**TASK INSTRUCTIONS:**
From the Sleepy Sun text below, extract word for word the part that begins at the words "American rock band" and stops after the words "disbanding in 2019.".

** PASSAGE PROVIDED follows **

Background information
- Also known as: Mania (2005–2007)
- Origin: Santa Cruz, California, United States
- Genres: Psychedelic rock, stoner rock
- Years active: 2005–2019
- Labels: Dine Alone Records ATP Recordings
- Spinoffs: Fine Points
- Past members: Bret Constantino Matt Holliman Evan Reiss Brian Tice Rachel Fannan Jack Allen Hubert Guy
- Website: sleepysun.co

= Sleepy Sun =

American rock band

Sleepy Sun was an American psychedelic rock band, formed in Santa Cruz, California and now based in San Francisco. The band was composed of vocalist Bret Constantino, guitarists Matt Holliman and Evan Reiss, and drummer Brian Tice.

The band released five studio albums before quietly disbanding in 2019.

==Biography==
Sleepy Sun formed as Mania in 2005 at UC Santa Cruz by students Bret Constantino, Matt Holliman, Evan Reiss, Brice Tice and original bass player Hubert Guy. Holliman, Reiss and Tice all lived on the same floor during their freshman year. The band progressed from their original garage rock stylings into psychedelia, and changed their name to Sleepy Sun in 2007, with the addition of former Birds Fled from Me singer Rachel Fannan. The band set to work on their debut Embrace in 2008 which they self released via their own record label/publishing company Sol Diamond, and received favorable reviews. Shortly after the release of the album, Guy left the band and was replaced by new bass player Jack Allen. The album was re-issued by ATP Recordings on June 16, 2009. The band toured heavily throughout 2009 in support of the album, with their live show becoming a subject of acclaim. In March 2010, they embarked on a tour of the United States, opening for the English rock band Arctic Monkeys. They were personally asked to support Arctic Monkeys, after the girlfriend of the band's bassist heard a song on a covermount CD and got the band to listen to it.

The band released their second album, Fever on June 1, 2010. The album was recorded in Vancouver, Canada in April 2009 with producer Colin Stewart who also worked on the band's debut album. Holliman commented that "Fever and Embrace were written back to back. After recording Embrace we moved to San Francisco and started writing the tracks that would eventually arrive on Fever. This writing took place before Embrace was officially released by ATP and before we started touring full time. So if there's a feeling of continuity between the two, it's simply because there was little to no time between their inception". Fannan departed the band mid tour citing mental health reasons. In late October, she released a press release in which she cited a lack of input into the band's creative process and conflicts with other band members as the reasons for her departure. She stated that "I had a fun time with them for the first year but after several attempts to contribute my ability to play keys, or write music were ignored I gave up hope and started drinking more. There's a whole year and a half of my life I barely remember."

** End of PASSAGE PROVIDED **
** DATASET RECORDS follows **

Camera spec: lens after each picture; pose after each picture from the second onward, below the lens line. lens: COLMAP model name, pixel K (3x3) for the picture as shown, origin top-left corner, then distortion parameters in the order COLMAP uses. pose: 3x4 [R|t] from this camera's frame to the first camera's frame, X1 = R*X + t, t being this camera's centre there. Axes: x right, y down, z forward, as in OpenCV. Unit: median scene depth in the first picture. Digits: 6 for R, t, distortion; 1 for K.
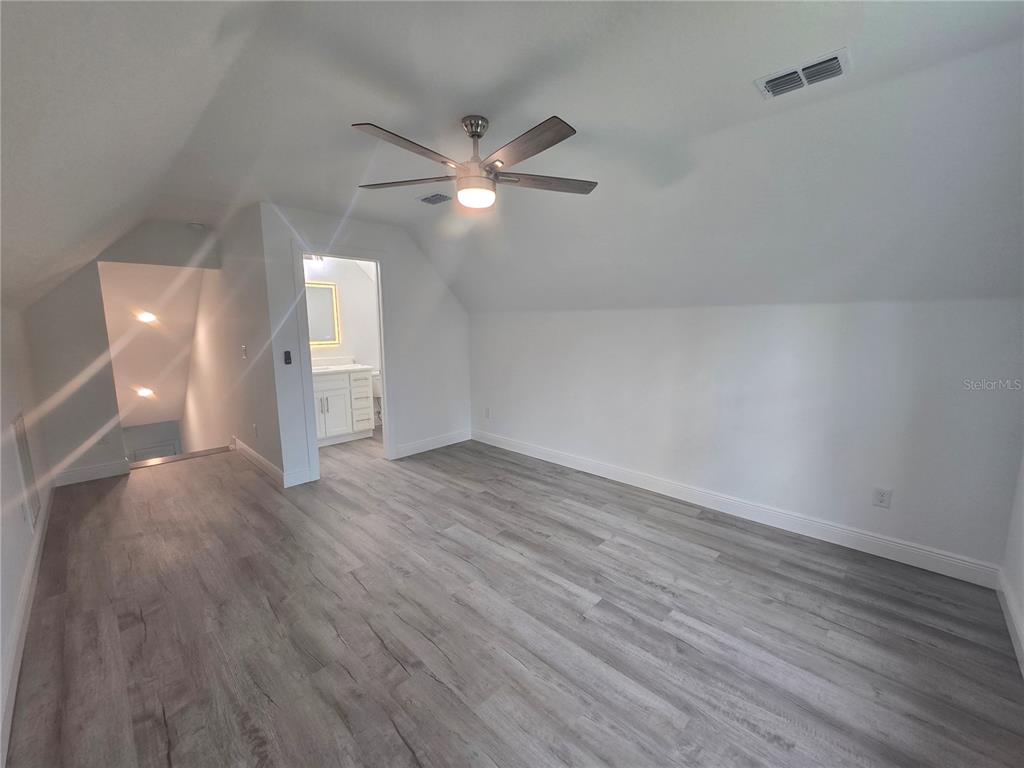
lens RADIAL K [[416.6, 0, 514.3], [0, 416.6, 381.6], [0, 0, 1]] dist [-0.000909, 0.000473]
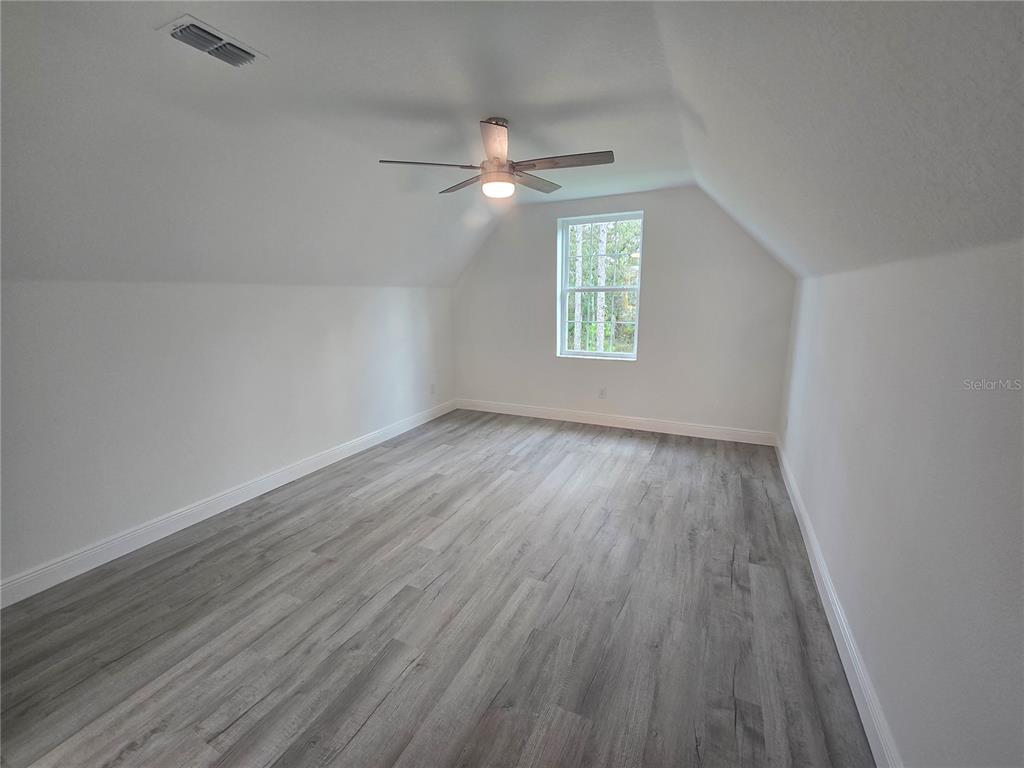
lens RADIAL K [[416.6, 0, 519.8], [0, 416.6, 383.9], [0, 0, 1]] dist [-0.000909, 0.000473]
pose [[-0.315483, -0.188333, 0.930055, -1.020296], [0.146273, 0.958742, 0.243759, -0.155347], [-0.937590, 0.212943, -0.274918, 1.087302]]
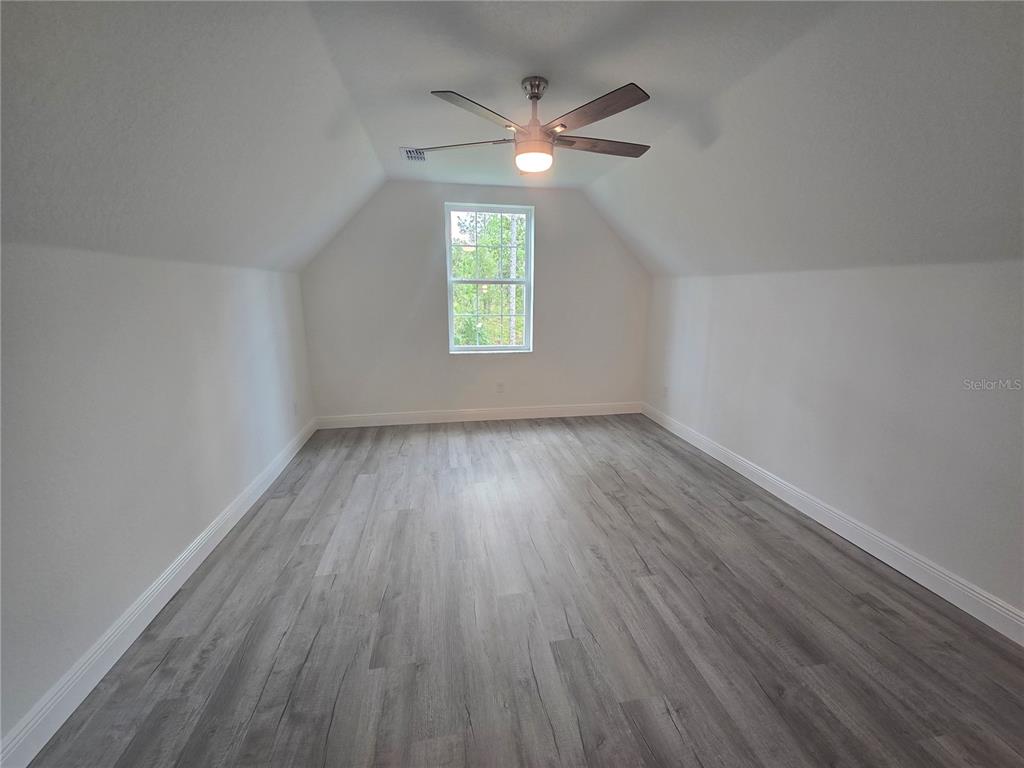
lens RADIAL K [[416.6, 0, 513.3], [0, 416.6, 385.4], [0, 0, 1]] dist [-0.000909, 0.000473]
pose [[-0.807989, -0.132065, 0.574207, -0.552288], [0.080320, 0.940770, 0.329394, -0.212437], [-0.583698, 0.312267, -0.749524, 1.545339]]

** End of DATASET RECORDS **

**YOUR RESPONSE:**
American rock band

Sleepy Sun was an American psychedelic rock band, formed in Santa Cruz, California and now based in San Francisco. The band was composed of vocalist Bret Constantino, guitarists Matt Holliman and Evan Reiss, and drummer Brian Tice.

The band released five studio albums before quietly disbanding in 2019.